This baboon sculpture is made of grey spotted marble and bronze, and is thought to be from between the 1st and 6th centuries AD. The baboon is an animal associated with the Egyptian god Thoth, the god of knowledge and writing. Thoth is also associated with the moon and he would greet the sun god each morning as the sun rose. As baboons are known for shrieking loudly before dawn, the ancient Egyptians used this imagery in tomb wall decoration as a symbol of resurrection, encouraging the sun to rise.
This piece is typical of objects imported to Rome after the conquest of Egypt in 30 BC. The Romans showed great interest in Egyptian artefacts and many were imported to adorn houses and gardens. The baboon has a Roman appearance and looks to be a Roman made copy of a Late Period Egyptian baboon. However, it is difficult to date as many original Egyptian sculptures have heavy Roman restoration.
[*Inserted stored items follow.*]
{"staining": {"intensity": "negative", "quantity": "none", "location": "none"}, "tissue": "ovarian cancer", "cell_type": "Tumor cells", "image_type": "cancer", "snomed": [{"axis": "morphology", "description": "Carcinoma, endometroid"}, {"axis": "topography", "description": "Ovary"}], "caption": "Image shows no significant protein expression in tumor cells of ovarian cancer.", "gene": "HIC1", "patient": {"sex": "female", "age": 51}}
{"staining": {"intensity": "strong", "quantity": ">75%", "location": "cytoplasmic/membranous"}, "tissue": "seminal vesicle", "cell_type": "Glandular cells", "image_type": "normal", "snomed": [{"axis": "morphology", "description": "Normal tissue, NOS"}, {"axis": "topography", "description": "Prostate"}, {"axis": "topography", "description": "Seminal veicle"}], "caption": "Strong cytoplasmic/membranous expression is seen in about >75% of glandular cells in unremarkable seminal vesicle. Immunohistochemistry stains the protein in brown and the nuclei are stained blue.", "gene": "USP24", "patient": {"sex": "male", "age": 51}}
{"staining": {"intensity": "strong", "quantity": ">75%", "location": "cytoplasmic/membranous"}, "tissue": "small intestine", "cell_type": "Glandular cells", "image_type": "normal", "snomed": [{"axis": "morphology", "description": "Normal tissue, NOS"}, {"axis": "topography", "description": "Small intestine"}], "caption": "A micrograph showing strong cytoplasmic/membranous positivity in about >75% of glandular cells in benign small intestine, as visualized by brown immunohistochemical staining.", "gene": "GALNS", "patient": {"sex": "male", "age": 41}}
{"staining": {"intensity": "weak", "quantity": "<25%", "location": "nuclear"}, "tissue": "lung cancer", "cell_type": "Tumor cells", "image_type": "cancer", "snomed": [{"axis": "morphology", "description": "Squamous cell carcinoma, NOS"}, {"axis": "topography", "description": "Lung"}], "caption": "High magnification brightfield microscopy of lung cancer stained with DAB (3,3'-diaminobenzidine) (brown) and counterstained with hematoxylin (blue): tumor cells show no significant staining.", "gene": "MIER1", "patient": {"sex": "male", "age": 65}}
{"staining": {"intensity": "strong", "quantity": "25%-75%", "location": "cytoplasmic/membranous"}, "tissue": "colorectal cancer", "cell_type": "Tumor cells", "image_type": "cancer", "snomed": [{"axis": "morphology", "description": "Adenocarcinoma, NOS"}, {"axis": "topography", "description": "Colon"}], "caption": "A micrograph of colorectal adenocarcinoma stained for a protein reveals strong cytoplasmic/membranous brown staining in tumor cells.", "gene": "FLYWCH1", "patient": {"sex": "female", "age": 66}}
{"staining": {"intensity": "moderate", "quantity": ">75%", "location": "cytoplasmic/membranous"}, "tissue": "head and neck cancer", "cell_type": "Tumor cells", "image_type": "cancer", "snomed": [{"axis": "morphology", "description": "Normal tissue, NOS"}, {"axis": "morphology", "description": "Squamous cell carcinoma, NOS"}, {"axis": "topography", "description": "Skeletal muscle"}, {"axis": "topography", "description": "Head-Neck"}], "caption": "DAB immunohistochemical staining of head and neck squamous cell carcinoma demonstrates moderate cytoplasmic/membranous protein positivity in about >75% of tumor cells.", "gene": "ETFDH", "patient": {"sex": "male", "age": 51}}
It is believed this baboon comes from the Mattei family collection in Rome. It was acquired by the 18th century collector Henry Blundell of Ince Blundell Hall in Lancashire. Henry Blundell built up a collection of nearly 600 marble and bronze sculptures, over 400 of which were from the ancient world.
The baboon sculpture came into the collections of National Museums Liverpool in 1959 as a part of the Ince Blundell collection. Other pieces of classical marble and bronze sculpture from the Ince Blundell collection are on display at the Walker Art Gallery, the Lady Lever Art Gallery and at World Museum, where the greatest number of examples can be found.
The baboon statuette was conserved using cotton wool swabs, to clean the surface with a synperonic mix (a type of detergent in white spirit and water) and then with acetone. The deteriorated resin fills were replaced with new ones and finally the surface was coated with Cosmaloid wax in white spirit.